Dream metaphors usually make plain sense to me. It's weird, considering how ambiguous real life can be, and even when my dreams turn fantastic I rarely realize that I'm dreaming.

This snake picture seems to fit here well enough. Marian found this elegant little ring-necked snake, Diadophis punctatus, at the cottage on Saturday. These are widely common but nocturnal, secretive, and rarely seen. My whole family, beginning with my mother, likes snakes, but Marian is the only one inclined to handle them. It secreted a musky mucous that made her hands and clothes stink. We waved Dad down from sailing to see it.
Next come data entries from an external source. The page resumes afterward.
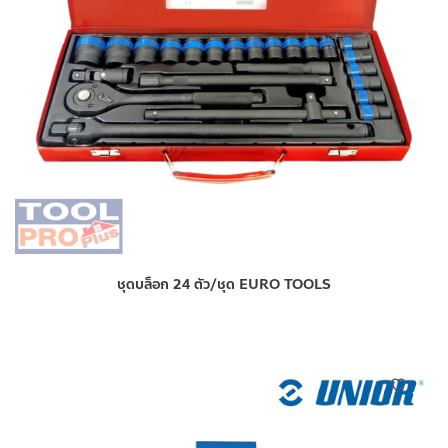
ชุดบล็อก 24 ตัว/ชุด EURO TOOLS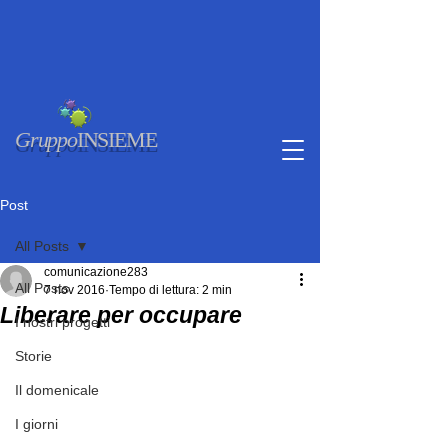
Gruppo
INSIEME
Post
All Posts
comunicazione283
All Posts
7 nov 2016
Tempo di lettura: 2 min
Liberare per occupare
I nostri progetti
Storie
Il domenicale
I giorni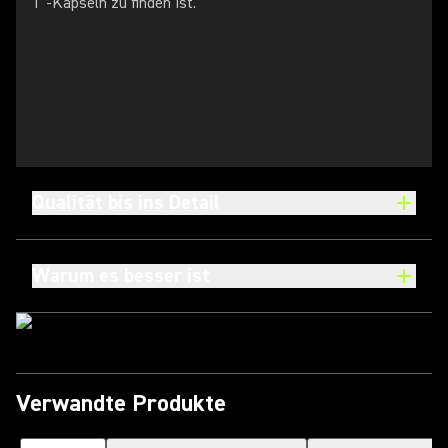
1"-Kapseln zu finden ist.
Qualität bis ins Detail
Warum es besser ist
Verwandte Produkte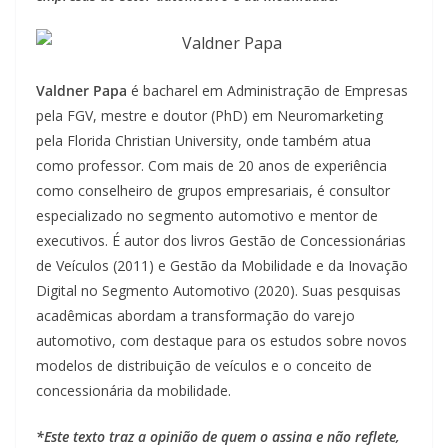
Valdner Papa
é bacharel em Administração de Empresas
pela FGV, mestre e doutor (PhD) em Neuromarketing
pela Florida Christian University, onde também atua
como professor. Com mais de 20 anos de experiência
como conselheiro de grupos empresariais, é consultor
especializado no segmento automotivo e mentor de
executivos. É autor dos livros Gestão de Concessionárias
de Veículos (2011) e Gestão da Mobilidade e da Inovação
Digital no Segmento Automotivo (2020). Suas pesquisas
acadêmicas abordam a transformação do varejo
automotivo, com destaque para os estudos sobre novos
modelos de distribuição de veículos e o conceito de
concessionária da mobilidade.
*Este texto traz a opinião de quem o assina e não reflete,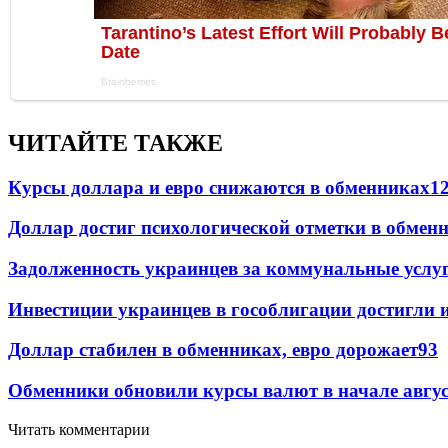
ЧИТАЙТЕ ТАКЖЕ
Курсы доллара и евро снижаются в обменниках
1
Доллар достиг психологической отметки в обмен
Задолженность украинцев за коммунальные услу
Инвестиции украинцев в гособлигации достигли 
Доллар стабилен в обменниках, евро дорожает
93
Обменники обновили курсы валют в начале авгу
Читать комментарии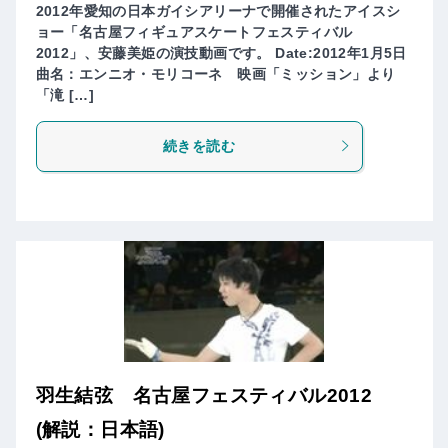
2012年愛知の日本ガイシアリーナで開催されたアイスシ
ョー「名古屋フィギュアスケートフェスティバル
2012」、安藤美姫の演技動画です。 Date:2012年1月5日
曲名：エンニオ・モリコーネ 映画「ミッション」より
「滝 […]
続きを読む
羽生結弦 名古屋フェスティバル2012
(解説：日本語)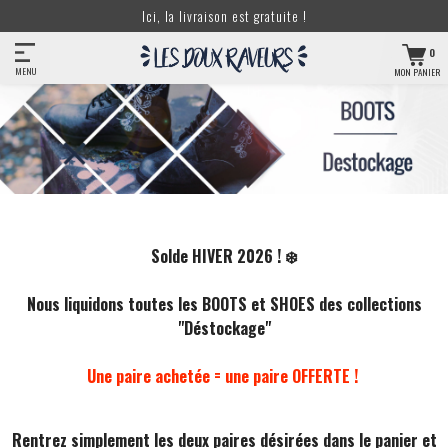
Ici, la livraison est gratuite !
0
MENU
MON PANIER
Solde HIVER 2026 ! ❄️
Nous liquidons toutes les BOOTS et SHOES des collections
"Déstockage"
Une paire achetée = une paire OFFERTE !
Rentrez simplement les deux paires désirées dans le panier et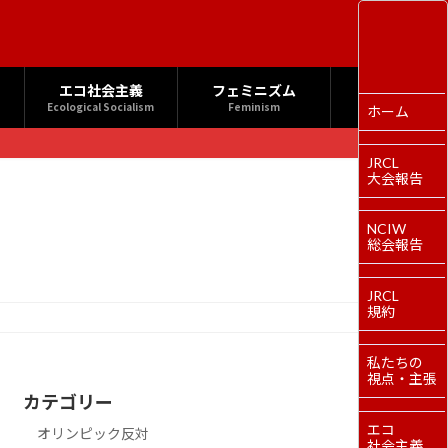
エコ社会主義
フェミニズム
Ecological Socialism
Feminism
ホーム
JRCL
大会報告
NCIW
総会報告
JRCL
規約
私たちの
視点・主張
カテゴリー
エコ
オリンピック反対
社会主義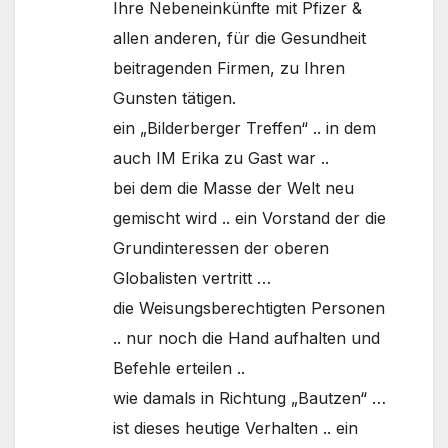
Ihre Nebeneinkünfte mit Pfizer &
allen anderen, für die Gesundheit
beitragenden Firmen, zu Ihren
Gunsten tätigen.
ein „Bilderberger Treffen“ .. in dem
auch IM Erika zu Gast war ..
bei dem die Masse der Welt neu
gemischt wird .. ein Vorstand der die
Grundinteressen der oberen
Globalisten vertritt …
die Weisungsberechtigten Personen
.. nur noch die Hand aufhalten und
Befehle erteilen ..
wie damals in Richtung „Bautzen“ …
ist dieses heutige Verhalten .. ein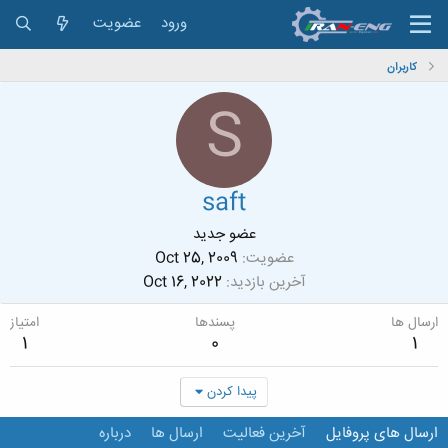
ورود
عضویت
کاربران
S
saft
عضو جدید
عضویت
Oct 25, 2009
آخرین بازدید
Oct 16, 2022
ارسال ها
پسندها
امتیاز
1
0
1
پیدا کردن
ارسال های پروفایل
آخرین فعالیت
ارسال ها
درباره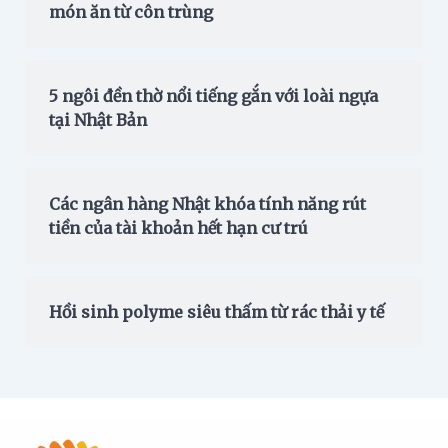
món ăn từ côn trùng
5 ngôi đền thờ nổi tiếng gắn với loài ngựa
tại Nhật Bản
Các ngân hàng Nhật khóa tính năng rút
tiền của tài khoản hết hạn cư trú
Hồi sinh polyme siêu thấm từ rác thải y tế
I posted a striking closeup of its scales in [livejournal.com profile] texture. I've put seven images of the snake in my reptiles and amphibians gallery.

My two busy days are done. Now I have two open days stretching seductively before me, time to work upon whatever I choose.

Diadophis punctatus

Date: 2006-09-07 03:06 pm (UTC)
From: [identity profile] clairenolen.livejournal.com
oohhhh a snake, a snake........:-))))
thanks for posting the snake pics, Van!!
and your dream is interesting......
enjoy your "open days"!

Date: 2006-09-07 03:31 pm (UTC)
From: [identity profile] vaneramos.livejournal.com
Thanks. This is where I need my schedule actually written out so I can visualize the day in chunks of time devoted to exercising, writing, cleaning, drawing. I better go draw one up, before morning ends.